# Work required:
Take the lines below between the one holding "in plugin @exanbCorePlugin" and the one holding "the verlet lists.", inclusive, and copy them exactly. Add nothing.
[Dataset Boundary: Start]
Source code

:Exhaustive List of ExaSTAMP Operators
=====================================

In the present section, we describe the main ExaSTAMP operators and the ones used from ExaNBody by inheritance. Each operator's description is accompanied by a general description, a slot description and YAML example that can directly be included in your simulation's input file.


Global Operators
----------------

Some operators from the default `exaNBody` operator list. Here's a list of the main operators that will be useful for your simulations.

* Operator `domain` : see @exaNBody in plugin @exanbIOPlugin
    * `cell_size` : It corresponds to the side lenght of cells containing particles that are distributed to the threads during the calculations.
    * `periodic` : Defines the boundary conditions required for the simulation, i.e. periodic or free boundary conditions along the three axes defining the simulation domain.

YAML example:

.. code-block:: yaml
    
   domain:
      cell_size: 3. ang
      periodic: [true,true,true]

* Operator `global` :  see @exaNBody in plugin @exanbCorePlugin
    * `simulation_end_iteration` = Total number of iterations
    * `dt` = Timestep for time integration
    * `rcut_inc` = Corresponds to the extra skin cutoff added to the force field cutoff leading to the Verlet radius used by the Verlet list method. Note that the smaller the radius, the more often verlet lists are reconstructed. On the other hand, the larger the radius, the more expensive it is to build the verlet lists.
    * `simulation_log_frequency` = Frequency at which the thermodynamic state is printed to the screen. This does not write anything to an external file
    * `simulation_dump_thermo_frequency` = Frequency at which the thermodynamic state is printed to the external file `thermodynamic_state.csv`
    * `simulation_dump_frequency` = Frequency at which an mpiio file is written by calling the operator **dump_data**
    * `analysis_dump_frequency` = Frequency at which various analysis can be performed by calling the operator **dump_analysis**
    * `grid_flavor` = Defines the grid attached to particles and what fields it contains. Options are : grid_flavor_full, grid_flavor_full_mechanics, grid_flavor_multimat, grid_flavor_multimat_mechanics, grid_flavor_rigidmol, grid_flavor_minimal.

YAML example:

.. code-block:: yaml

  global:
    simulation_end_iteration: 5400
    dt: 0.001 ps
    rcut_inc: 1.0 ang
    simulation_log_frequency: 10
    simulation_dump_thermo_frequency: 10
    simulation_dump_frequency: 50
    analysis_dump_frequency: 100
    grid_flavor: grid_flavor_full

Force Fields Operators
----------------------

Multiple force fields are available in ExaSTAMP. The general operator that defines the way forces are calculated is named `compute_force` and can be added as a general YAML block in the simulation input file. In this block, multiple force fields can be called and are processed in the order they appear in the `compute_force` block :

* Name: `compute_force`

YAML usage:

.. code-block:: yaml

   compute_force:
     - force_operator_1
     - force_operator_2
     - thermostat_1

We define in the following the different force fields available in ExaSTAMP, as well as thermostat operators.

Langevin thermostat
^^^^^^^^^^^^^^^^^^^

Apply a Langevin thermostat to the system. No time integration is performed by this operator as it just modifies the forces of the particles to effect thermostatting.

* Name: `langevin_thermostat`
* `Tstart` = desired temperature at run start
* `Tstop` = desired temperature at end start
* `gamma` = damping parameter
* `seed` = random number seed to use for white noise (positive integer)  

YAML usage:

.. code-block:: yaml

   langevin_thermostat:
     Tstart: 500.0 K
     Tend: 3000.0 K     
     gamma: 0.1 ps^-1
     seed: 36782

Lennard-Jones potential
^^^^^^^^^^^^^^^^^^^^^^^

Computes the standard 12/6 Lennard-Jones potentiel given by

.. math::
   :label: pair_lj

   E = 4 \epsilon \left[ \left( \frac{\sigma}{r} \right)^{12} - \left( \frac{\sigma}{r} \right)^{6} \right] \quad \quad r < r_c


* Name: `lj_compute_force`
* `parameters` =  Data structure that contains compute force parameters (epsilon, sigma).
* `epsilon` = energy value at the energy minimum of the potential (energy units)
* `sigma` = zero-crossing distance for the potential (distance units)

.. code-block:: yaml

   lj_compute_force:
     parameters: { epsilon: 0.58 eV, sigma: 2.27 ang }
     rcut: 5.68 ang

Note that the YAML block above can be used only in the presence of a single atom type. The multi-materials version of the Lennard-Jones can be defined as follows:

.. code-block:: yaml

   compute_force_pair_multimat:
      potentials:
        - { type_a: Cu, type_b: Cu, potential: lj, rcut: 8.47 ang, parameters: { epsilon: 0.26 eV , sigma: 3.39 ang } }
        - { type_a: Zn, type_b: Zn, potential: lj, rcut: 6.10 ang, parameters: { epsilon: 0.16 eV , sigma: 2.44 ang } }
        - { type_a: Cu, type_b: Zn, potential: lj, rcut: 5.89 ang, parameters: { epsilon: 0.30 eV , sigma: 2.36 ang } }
[Dataset Boundary: End]
# Response area:
* Operator `global` :  see @exaNBody in plugin @exanbCorePlugin
    * `simulation_end_iteration` = Total number of iterations
    * `dt` = Timestep for time integration
    * `rcut_inc` = Corresponds to the extra skin cutoff added to the force field cutoff leading to the Verlet radius used by the Verlet list method. Note that the smaller the radius, the more often verlet lists are reconstructed. On the other hand, the larger the radius, the more expensive it is to build the verlet lists.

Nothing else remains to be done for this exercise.